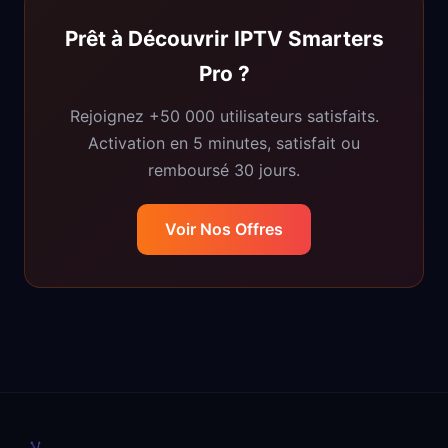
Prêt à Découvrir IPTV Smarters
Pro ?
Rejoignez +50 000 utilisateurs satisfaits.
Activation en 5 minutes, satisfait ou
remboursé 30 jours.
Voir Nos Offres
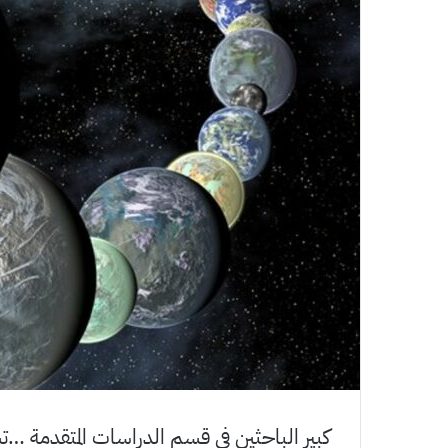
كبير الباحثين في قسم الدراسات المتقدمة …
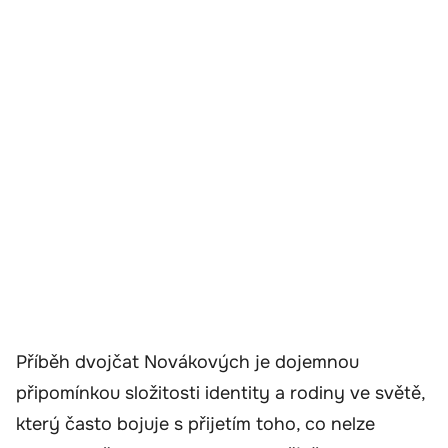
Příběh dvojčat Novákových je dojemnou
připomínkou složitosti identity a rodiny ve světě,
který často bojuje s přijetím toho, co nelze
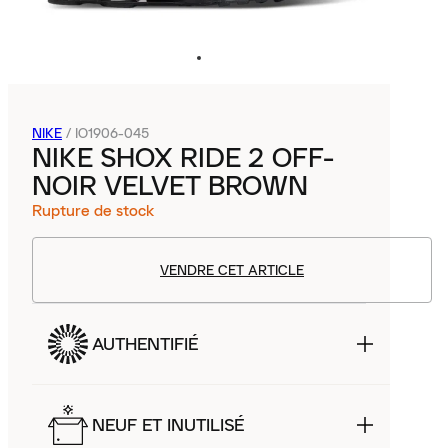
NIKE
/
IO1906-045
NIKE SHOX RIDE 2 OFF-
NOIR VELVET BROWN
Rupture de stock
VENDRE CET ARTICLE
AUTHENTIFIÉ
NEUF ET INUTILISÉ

==

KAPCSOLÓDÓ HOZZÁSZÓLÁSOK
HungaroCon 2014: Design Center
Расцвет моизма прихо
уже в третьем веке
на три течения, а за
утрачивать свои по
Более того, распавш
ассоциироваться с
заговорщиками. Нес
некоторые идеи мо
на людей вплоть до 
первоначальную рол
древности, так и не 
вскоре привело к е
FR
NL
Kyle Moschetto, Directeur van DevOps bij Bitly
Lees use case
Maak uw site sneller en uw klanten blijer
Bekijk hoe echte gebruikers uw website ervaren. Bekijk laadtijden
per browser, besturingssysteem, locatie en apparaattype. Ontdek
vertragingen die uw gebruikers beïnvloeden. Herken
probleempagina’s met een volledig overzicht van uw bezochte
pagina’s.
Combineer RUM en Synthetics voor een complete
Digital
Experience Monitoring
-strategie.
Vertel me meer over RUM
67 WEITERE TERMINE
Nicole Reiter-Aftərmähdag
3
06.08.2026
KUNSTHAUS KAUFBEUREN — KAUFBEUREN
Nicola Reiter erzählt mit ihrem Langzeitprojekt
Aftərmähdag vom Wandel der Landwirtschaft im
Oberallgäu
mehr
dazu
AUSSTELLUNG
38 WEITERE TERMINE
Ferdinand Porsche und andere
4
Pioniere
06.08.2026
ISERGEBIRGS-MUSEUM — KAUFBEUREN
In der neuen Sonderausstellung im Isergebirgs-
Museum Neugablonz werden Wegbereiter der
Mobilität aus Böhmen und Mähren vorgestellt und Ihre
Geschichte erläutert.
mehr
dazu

...

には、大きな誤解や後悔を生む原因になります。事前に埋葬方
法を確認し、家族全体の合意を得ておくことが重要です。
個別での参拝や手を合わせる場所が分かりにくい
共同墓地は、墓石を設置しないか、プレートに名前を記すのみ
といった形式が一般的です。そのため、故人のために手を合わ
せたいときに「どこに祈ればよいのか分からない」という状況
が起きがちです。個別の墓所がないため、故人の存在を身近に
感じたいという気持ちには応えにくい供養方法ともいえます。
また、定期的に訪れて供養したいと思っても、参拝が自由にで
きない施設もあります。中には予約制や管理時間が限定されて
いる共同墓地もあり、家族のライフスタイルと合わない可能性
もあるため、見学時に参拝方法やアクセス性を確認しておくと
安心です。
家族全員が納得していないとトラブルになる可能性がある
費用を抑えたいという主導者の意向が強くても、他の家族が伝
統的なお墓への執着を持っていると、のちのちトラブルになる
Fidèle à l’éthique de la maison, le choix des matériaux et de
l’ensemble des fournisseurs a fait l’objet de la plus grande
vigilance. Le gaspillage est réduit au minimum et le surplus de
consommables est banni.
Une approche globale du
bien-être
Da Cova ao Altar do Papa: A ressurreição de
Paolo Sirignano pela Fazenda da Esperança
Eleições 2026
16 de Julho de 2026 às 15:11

> _PROBLEM STATEMENT_: Would you transcribe the lines above exactly, going from the line bearing "Prêt à Découvrir IPTV Smarters" through the line bearing "AUTHENTIFIÉ", and drop the pictures from the copy?

> _PROBLEM SOLUTION_:
Prêt à Découvrir IPTV Smarters
Pro ?
Rejoignez +50 000 utilisateurs satisfaits.
Activation en 5 minutes, satisfait ou
remboursé 30 jours.
Voir Nos Offres
كبير الباحثين في قسم الدراسات المتقدمة …
Příběh dvojčat Novákových je dojemnou
připomínkou složitosti identity a rodiny ve světě,
který často bojuje s přijetím toho, co nelze
NIKE
/
IO1906-045
NIKE SHOX RIDE 2 OFF-
NOIR VELVET BROWN
Rupture de stock
VENDRE CET ARTICLE
AUTHENTIFIÉ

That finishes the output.